Last summer, Manchester Township’s board conducted a survey of residents to determine access to and interest in fixed broadband internet access, defined by the FCC is download speeds of 25 megabits per second or greater. The survey showed that outside of the village, only 3% of Manchester Township residents have fixed broadband internet access. In that same survey, 62% of all residents called high speed internet access “Very Important”, and another 24% called it “Important” to them. Additionally, 92% of Manchester Township residents support the board pursuing a feasibility study that will determine how, how much, and how fast Manchester Township could build its own broadband infrastructure for connecting every household to a broadband connection.

Read the complete Manchester Township broadband survey results here.
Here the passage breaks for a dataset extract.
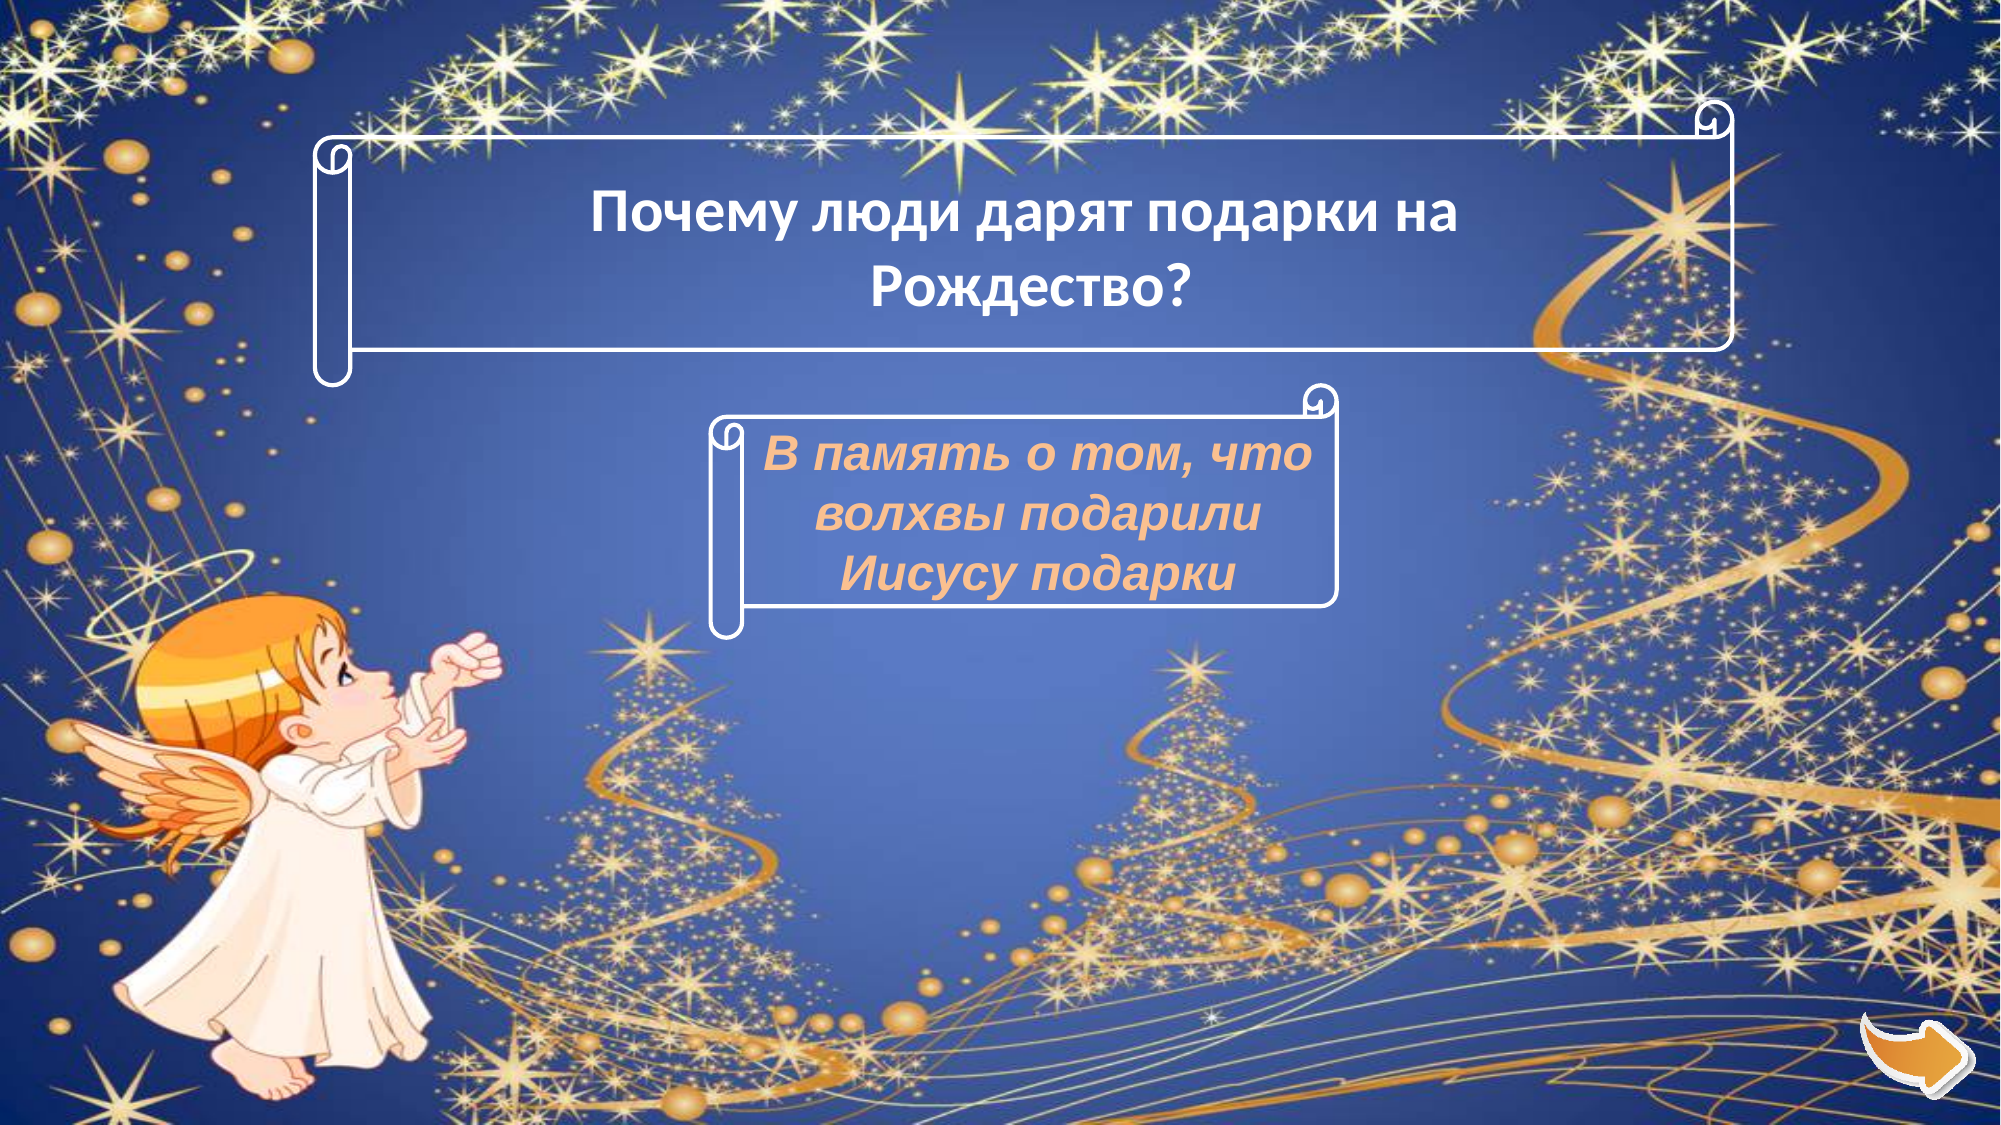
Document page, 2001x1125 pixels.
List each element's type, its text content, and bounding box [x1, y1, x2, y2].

On Tuesday, January 9th at the regular 7 pm meeting of the Manchester Township Board, the board will decide whether or not to pursue a feasibility study or to postpone the decision. The Manchester Township Broadband Initiative, a resident-initiated group advocating for rural broadband in Manchester Township, will be attending the meeting, and asks all interested residents to attend and speak out at the meeting.
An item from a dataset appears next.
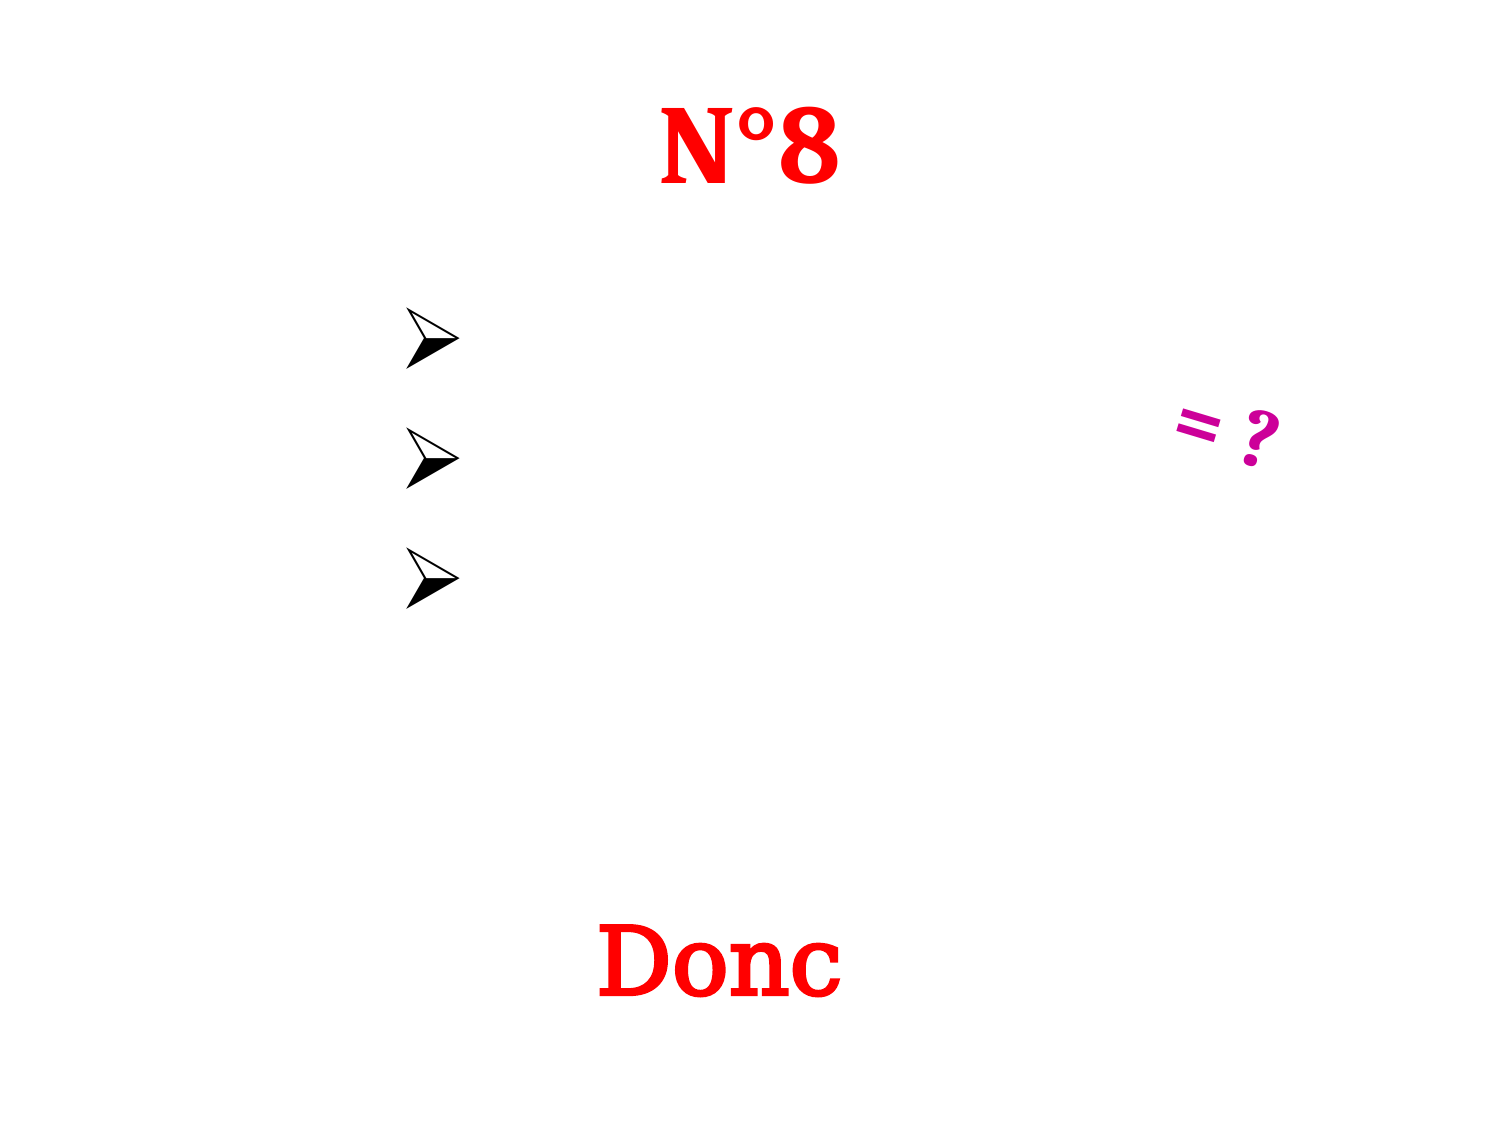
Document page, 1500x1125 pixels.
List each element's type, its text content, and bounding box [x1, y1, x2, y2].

text_box N°8 [0, 63, 1500, 214]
Manchester Township will not be making its decision in a vacuum but in the context of decisions being made by other nearby township governments; all following a path laid out by the Michigan Broadband Cooperative, an all-volunteer organization working to bring broadband to rural townships in western-Washtenaw and Jackson County. The path, which begins with the survey, then a feasibility study, requires a township-wide vote to make a final decision.

Sharon Township, having completed their feasibility study in February of 2017, will be voting this coming May whether or not to build a fiber optic system throughout the county. Lyndon Township, just north of Chelsea, held their vote in August of 2017. Lyndon Township residents voted 622 (66%) yes and 321 (34%) no in favor of building their own fiber optic system. Lyndon Township estimates they will have cap-free, broadband high-speed internet access up and running to every home by the end of 2018.

If the Manchester Township Board votes to authorize the feasibility study next Tuesday, it will form the basis of a plan that can be voted on by all township residents. If the study is not conducted, Manchester Township’s efforts to connect all of its rural residents to high speed internet will end for the time being.